Opportunities outside the UFC are also seemingly expanding, with One Championship making big moves in 2018 to solidify its market share in Asia, ostensibly creating an avenue for fighters from the Asia Pacific region. Sinosic recognizes the potential that Chatri Sityodtong’s organization has for the ANZACs but is not sold that it will divert fighters from the market leader.

“One is a fantastic organization,” he said. “They provide great opportunities to their fighters, but I think the majority of fighters still look towards the UFC. What you tend to see is a lot more of the Asian heritage fighters go out to One. They do seem like they’re opening up to the broader market by signing guys like [Eddie] Alvarez and [Demetrious] ‘Mighty Mouse’ [Johnson], though. You might see more opportunities for Aussie fighters soon, and they are putting on more caged muay Thai stuff, which is pioneered by the [Australian] John Wayne Parr.

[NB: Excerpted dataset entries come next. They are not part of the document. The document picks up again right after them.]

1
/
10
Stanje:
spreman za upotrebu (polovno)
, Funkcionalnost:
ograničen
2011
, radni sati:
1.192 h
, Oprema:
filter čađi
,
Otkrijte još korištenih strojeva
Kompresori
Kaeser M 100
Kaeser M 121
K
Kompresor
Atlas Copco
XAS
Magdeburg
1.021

“There are also a lot of questions about how they operate,” Sinosic added. “Even though the UFC doesn’t have a lot of transparency, it still has more transparency than One Championship. Obviously, they’re following the UFC model. They’re apparently incorporating WADA this year in their drug-testing. On the flipside, they’ve put bans on weight cutting and have instituted hydration tests, but there’s been very little transparency about how that’s being implemented.”

Sinosic never officially retired, so before we said our goodbyes, I asked whether we might ever see the “King of Rock N’ Rumble” back in the cage. He laughed.

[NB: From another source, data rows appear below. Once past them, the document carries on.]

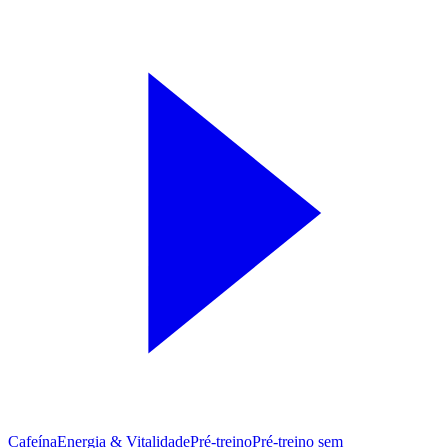
Cafeína
Energia & Vitalidade
Pré-treino
Pré‑treino sem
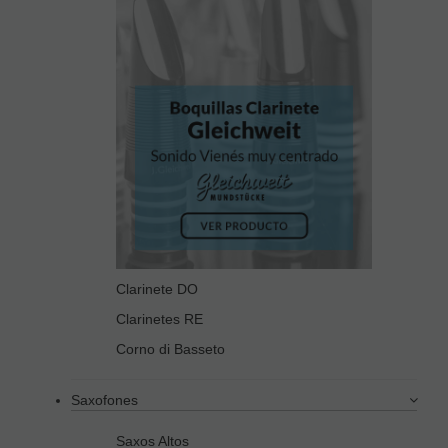
Clarinete DO
Clarinetes RE
Corno di Basseto
Saxofones
Saxos Altos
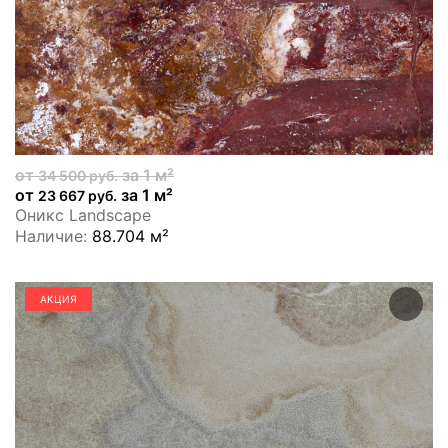
от
за 1 м²
34 500 руб.
от
за 1 м²
23 667 руб.
Оникс Landscape
Наличие:
88.704 м²
АКЦИЯ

“Even nowadays I pretty much walk around on weight,” he said, “so I would have been able to easily step in. Admittedly, it was a bit of a running joke, but I would see Joe Siva and say, ‘Hey Joe, I’m on weight if you need anyone at light heavyweight. If someone trips on the stairs on the way to the scales, I’m good to go. Give me a call.’ Obviously, it never happened, but I still enjoy going along to those events. I still get the tingles when the walkouts start and people head into the cage. The door is pretty much closed on that, but never say never. If I happened to be in Vegas and Jon Jones needs an opponent, what the hell, I’ll step in and fight for the belt again.”